- Eastern Link – a £3.4bn underwater super-highway project – has taken another step forward
- Ofgem has recognised the benefits the first two East Coast HVDC links would bring to UK consumers
- SP Energy Networks, together with National Grid Electricity Transmission (NGET) are working on plans to deliver the Torness to Hawthorn Pit Link whilst SSEN Transmission and NGET progress with plans for the Peterhead to Selby Link.
- Announced as the UK hosts of COP26, SP Energy Networks welcomes Ofgem’s recognition of the investment required to deliver a project that will prove critical to achieving Net Zero
SP Energy Network’s welcomes Ofgem’s decision on the initial proposals for the first two HVDC links for the UK’s East Coast, known as the Eastern Link project.
Published at the end of last week, Ofgem has stated there is a clear benefit to consumers by progressing with plans for the links, recognising the crucial role they play in supporting the much-needed growth of renewables and supporting delivery of net zero.

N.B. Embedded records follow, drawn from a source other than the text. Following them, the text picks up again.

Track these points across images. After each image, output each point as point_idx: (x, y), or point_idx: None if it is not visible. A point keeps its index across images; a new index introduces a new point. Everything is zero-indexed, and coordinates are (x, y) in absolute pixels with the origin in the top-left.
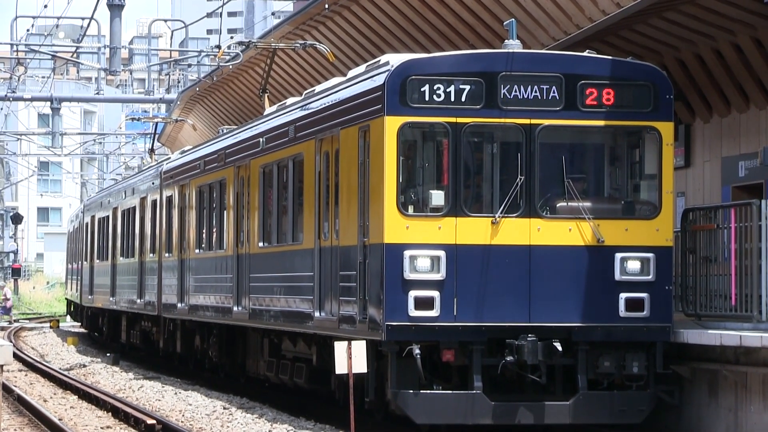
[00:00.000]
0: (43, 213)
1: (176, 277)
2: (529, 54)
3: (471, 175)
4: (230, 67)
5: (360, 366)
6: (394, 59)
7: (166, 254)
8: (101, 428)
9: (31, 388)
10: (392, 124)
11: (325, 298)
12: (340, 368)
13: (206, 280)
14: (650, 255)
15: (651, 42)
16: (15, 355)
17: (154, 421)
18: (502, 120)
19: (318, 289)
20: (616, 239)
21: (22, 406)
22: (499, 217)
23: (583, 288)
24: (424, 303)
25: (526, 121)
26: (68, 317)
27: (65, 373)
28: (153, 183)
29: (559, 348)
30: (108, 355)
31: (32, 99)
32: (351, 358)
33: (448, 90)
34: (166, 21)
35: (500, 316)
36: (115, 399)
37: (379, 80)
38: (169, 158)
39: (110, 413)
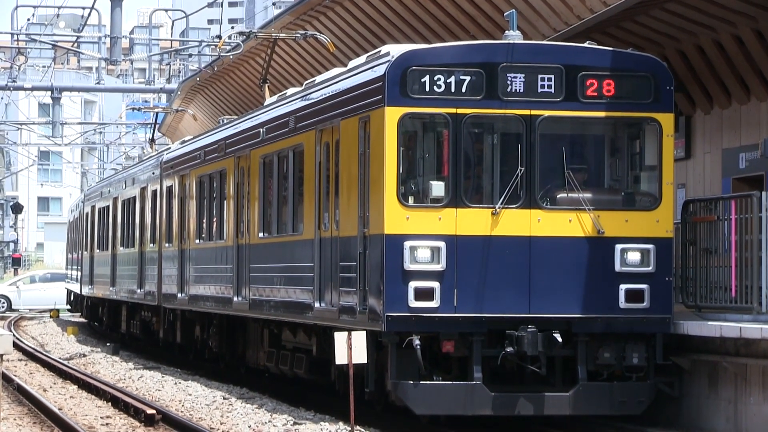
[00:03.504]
0: (44, 203)
1: (176, 267)
2: (529, 45)
3: (471, 166)
4: (231, 57)
5: (360, 357)
6: (395, 50)
7: (167, 244)
8: (101, 418)
9: (31, 378)
10: (392, 114)
11: (325, 289)
12: (340, 359)
13: (206, 270)
14: (650, 246)
15: (652, 33)
16: (15, 345)
17: (153, 411)
18: (503, 111)
19: (318, 280)
20: (616, 230)
21: (22, 395)
22: (499, 208)
23: (583, 279)
24: (424, 294)
25: (527, 112)
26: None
27: (65, 362)
28: (153, 173)
29: (559, 339)
30: (108, 344)
31: (33, 88)
32: (351, 348)
33: (448, 81)
34: (166, 11)
35: (500, 307)
36: (114, 389)
37: (380, 71)
38: (170, 148)
39: (110, 403)
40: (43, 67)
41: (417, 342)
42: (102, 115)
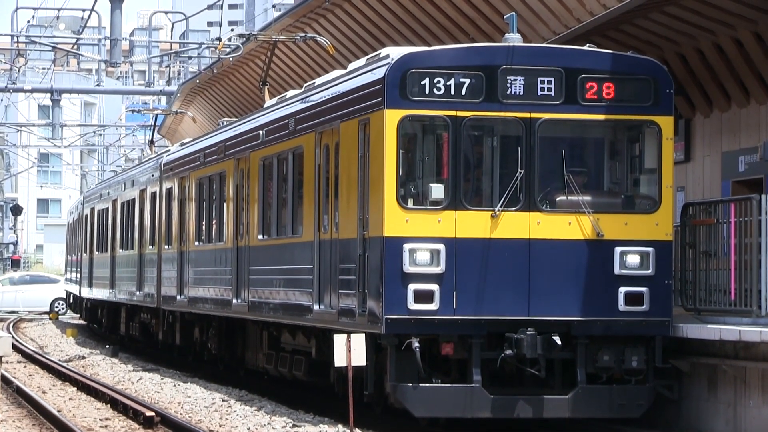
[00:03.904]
0: (43, 204)
1: (176, 269)
2: (529, 48)
3: (471, 168)
4: (230, 59)
5: (359, 359)
6: (395, 52)
7: (166, 246)
8: (100, 420)
9: (30, 380)
10: (392, 117)
11: (324, 291)
12: (340, 361)
13: (206, 272)
14: (650, 249)
15: (651, 36)
16: (14, 347)
17: (152, 413)
18: (502, 113)
19: (317, 282)
20: (615, 233)
21: (21, 397)
22: (498, 210)
23: (583, 282)
24: (423, 296)
25: (526, 114)
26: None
27: (64, 364)
28: (153, 175)
29: (558, 342)
30: (107, 346)
31: (32, 90)
32: (350, 351)
33: (448, 83)
34: (166, 13)
35: (499, 310)
36: (114, 391)
37: (380, 73)
38: (169, 150)
39: (109, 405)
40: (43, 69)
41: (416, 344)
42: (102, 117)
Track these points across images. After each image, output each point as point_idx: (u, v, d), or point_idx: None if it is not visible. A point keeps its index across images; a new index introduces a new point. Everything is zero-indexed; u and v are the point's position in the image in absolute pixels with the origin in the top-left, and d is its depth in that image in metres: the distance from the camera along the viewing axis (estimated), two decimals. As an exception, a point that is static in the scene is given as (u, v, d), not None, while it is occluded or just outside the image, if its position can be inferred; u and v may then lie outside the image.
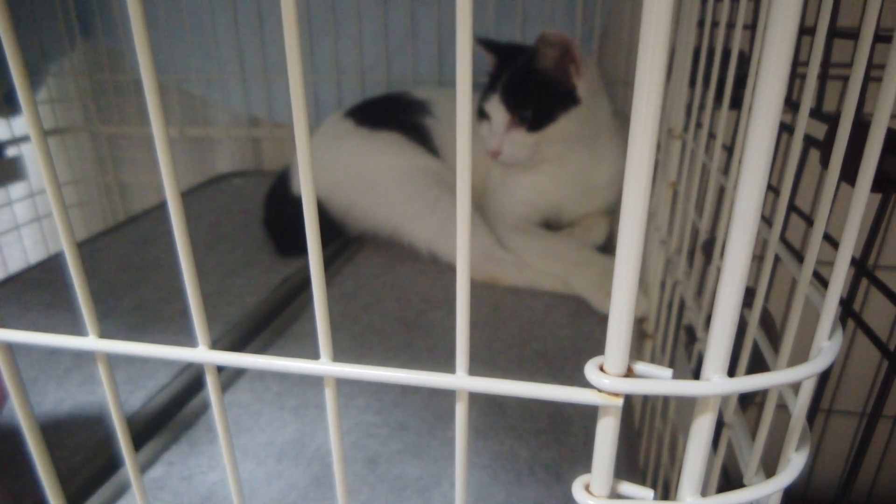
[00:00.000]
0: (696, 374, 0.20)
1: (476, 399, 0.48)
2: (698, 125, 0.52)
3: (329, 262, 0.76)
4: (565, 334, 0.60)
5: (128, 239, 0.83)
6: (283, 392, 0.50)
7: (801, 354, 0.24)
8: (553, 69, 0.71)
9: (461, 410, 0.22)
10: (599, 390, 0.20)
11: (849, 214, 0.22)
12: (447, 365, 0.21)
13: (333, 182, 0.80)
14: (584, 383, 0.20)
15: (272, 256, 0.77)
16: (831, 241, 0.34)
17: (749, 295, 0.22)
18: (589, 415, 0.47)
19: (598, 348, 0.19)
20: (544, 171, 0.80)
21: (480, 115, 0.77)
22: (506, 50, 0.78)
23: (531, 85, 0.73)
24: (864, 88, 0.27)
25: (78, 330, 0.25)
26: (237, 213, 0.93)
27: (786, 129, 0.38)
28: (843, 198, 0.22)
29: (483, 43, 0.78)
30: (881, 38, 0.27)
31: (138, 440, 0.44)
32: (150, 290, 0.67)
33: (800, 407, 0.25)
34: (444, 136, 0.84)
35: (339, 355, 0.22)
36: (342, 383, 0.40)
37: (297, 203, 0.21)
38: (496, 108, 0.73)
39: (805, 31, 0.29)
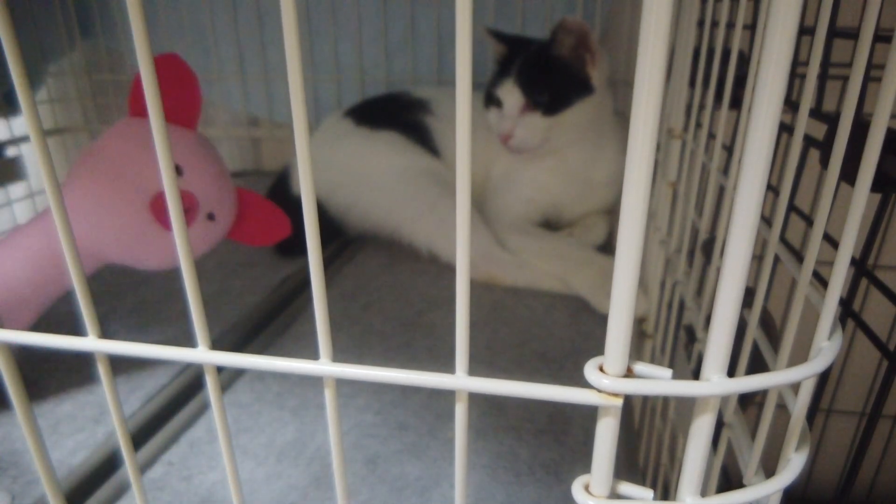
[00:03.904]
0: (696, 375, 0.20)
1: (476, 399, 0.48)
2: (698, 125, 0.52)
3: (329, 262, 0.76)
4: (565, 334, 0.60)
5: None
6: (283, 392, 0.50)
7: (800, 354, 0.24)
8: (568, 56, 0.72)
9: (461, 410, 0.22)
10: (599, 391, 0.20)
11: (849, 214, 0.22)
12: (447, 365, 0.21)
13: (333, 182, 0.80)
14: (584, 383, 0.20)
15: (272, 256, 0.77)
16: (831, 241, 0.34)
17: (749, 295, 0.22)
18: (589, 415, 0.47)
19: (597, 348, 0.19)
20: (545, 168, 0.80)
21: (489, 101, 0.77)
22: (515, 40, 0.78)
23: (547, 70, 0.73)
24: (864, 88, 0.27)
25: (78, 330, 0.25)
26: (237, 213, 0.92)
27: (786, 129, 0.38)
28: (843, 198, 0.22)
29: (492, 33, 0.78)
30: (881, 38, 0.27)
31: (138, 440, 0.44)
32: (150, 291, 0.67)
33: (799, 407, 0.25)
34: (444, 135, 0.84)
35: (339, 355, 0.22)
36: (342, 383, 0.40)
37: (296, 203, 0.21)
38: (510, 92, 0.73)
39: (805, 31, 0.29)
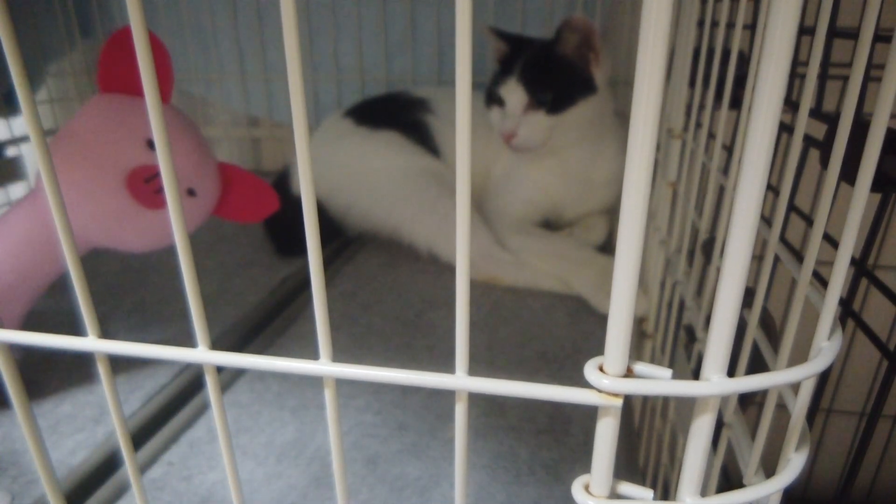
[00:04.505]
0: (696, 374, 0.20)
1: (476, 399, 0.48)
2: (698, 125, 0.52)
3: (329, 262, 0.76)
4: (565, 334, 0.60)
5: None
6: (283, 392, 0.50)
7: (800, 354, 0.24)
8: (572, 55, 0.72)
9: (461, 411, 0.22)
10: (599, 391, 0.20)
11: (849, 214, 0.22)
12: (447, 365, 0.21)
13: (333, 182, 0.80)
14: (584, 383, 0.20)
15: (272, 257, 0.77)
16: (831, 241, 0.34)
17: (749, 295, 0.22)
18: (589, 415, 0.47)
19: (597, 348, 0.19)
20: (545, 168, 0.80)
21: (490, 100, 0.77)
22: (518, 38, 0.78)
23: (551, 68, 0.73)
24: (864, 88, 0.27)
25: (78, 330, 0.25)
26: (237, 213, 0.92)
27: (786, 129, 0.38)
28: (843, 198, 0.22)
29: (495, 31, 0.78)
30: (881, 38, 0.27)
31: (138, 440, 0.44)
32: (151, 291, 0.67)
33: (799, 407, 0.25)
34: (444, 134, 0.84)
35: (339, 355, 0.22)
36: (342, 383, 0.40)
37: (296, 203, 0.21)
38: (513, 91, 0.73)
39: (805, 31, 0.29)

The multi-billion-pound project would significantly increase the UK’s capacity for renewable power and be capable of transmitting enough electricity across the two links for around four million homes.
Frank Mitchell, CEO of SP Energy Networks said: “Glasgow is currently hosting one of the most important climate summits in recent history – COP26. At the heart of this is how we can accelerate climate action, achieved through innovation and investment in projects like Eastern Link.
“Whilst this latest response from Ofgem marks a positive step forward for one of the largest transmission investment projects in recent history, further clarity on the future delivery of the project and the approval of the final needs case will still need to be provided to ensure we can progress this critical project of national importance.
“Renewable electricity plays a key role in tackling climate change, providing the zero-carbon electricity to fuel everyday life. The Eastern Link project will not only support hundreds of green jobs but also provide part of the essential infrastructure needed to meet the UK’s offshore wind target by 2030 and its Net Zero ambitions by 2045 in Scotland.”
The final decision is expected in 2022.